SELECTED EXCERPT =>
↓

Project Assets
Assets are a new feature in Outerbounds. Don't hesitate to contact your support Slack with feedback and questions!
Metaflow artifacts are a core building block for managing data and models. Outerbounds Projects extends this concept with data assets and model assets, which complement artifacts by adding an extra layer of metadata, tracking, and observability.
What are assets
Consider assets as the core interfaces of your projects - your key inputs, outputs, and pluggable components. Unlike code, which is versioned through systems like Git and rolled out with CI/CD, assets often evolve automatically. For example, data assets can refresh continuously via ETL pipelines, while models can be retrained and finetuned on a regular cadence through automated training workflows.
The asset tracking in Outerbounds helps answer three key questions:
What are the core assets consumed and produced by the project?
Which project components - flows and deployments - are responsible for producing and consuming each asset?
When was the asset last refreshed, and what are the key metrics for its latest version?
These questions apply equally to models and data. The questions are also relevant both for traditional ML and bleeding-edge AI projects.
In the latter case, you may not retrain models continuously (though ongoing fine-tuning is certainly possible) but you are likely to experiment with different LLMs and upgrade them periodically. Crucially, assets are scoped to a project branch, allowing you to evaluate models and datasets in isolation across branches and compare their performance.

↑

INFORMATION =>

↓

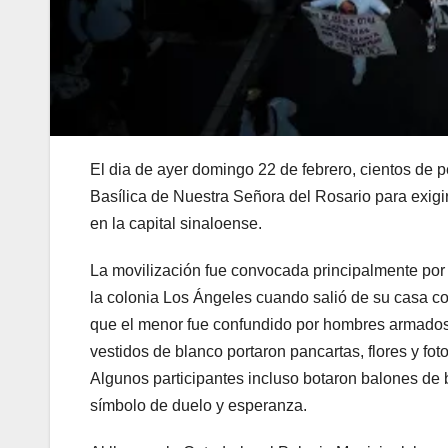
El dia de ayer domingo 22 de febrero, cientos de 
Basílica de Nuestra Señora del Rosario para exigir 
en la capital sinaloense.
La movilización fue convocada principalmente por 
la colonia Los Ángeles cuando salió de su casa co
que el menor fue confundido por hombres armados y 
vestidos de blanco portaron pancartas, flores y fo
Algunos participantes incluso botaron balones de 
símbolo de duelo y esperanza.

↑

PROBLEM SET =>
• A. Copy everything in the Project Assets page from "The asset tracking" down to "its latest version?", swapping "deployments" for "services".
• B. Write the next part of the Project Assets page, starting after its final sentence.
The data come from a different source than the Project Assets page.

PER-TASK OUTPUTS =>
• A.
The asset tracking in Outerbounds helps answer three key questions:
What are the core assets consumed and produced by the project?
Which project components - flows and services - are responsible for producing and consuming each asset?
When was the asset last refreshed, and what are the key metrics for its latest version?

• B.
Defining an asset
Every asset is defined through a configuration file, asset_config.toml
, placed
in a subdirectory under model
and data
in your project
structure.
For instance, you could define a fraud
detection model, trained with financial
transaction
data, and a churn
model trained with product_events
as follows:
model/fraud/asset_config.toml
model/churn/asset_config.toml
data/transactions/asset_config.toml
data/product_events/asset_config.toml
A configuration field has a few mandatory fields, as shown by the XKCD project example:
name = "Latest XKCD comic"
id = 'xkcd'
description = "Latest xkcd comic strip image"
[properties]
key = "value"
test = "another"
name
is a human-readable name of the asset.id
is an unambiguous ID used to refer to the asset.description
is shown in the UI.The resulting asset listing will look like this:
Optionally, you may assign arbitrary key-value pairs in the asset
under [properties]
. This can be handy e.g. when working with models
(LLMs) accessed through external inference providers, each of which
has their own ID for the model:
name = "Small LLama"
id = "small_llama"
description = "A small LLM, currently llama3.1 8B"
[properties]
bedrock = "us.meta.llama3-1-8b-instruct-v1:0"
nebius = "meta-llama/Meta-Llama-3.1-8B-Instruct-fast"
togetherai = "meta-llama/Meta-Llama-3.1-8B-Instruct-Turbo"
outerbounds = "meta-llama/Llama-3.1-8B-Instruct"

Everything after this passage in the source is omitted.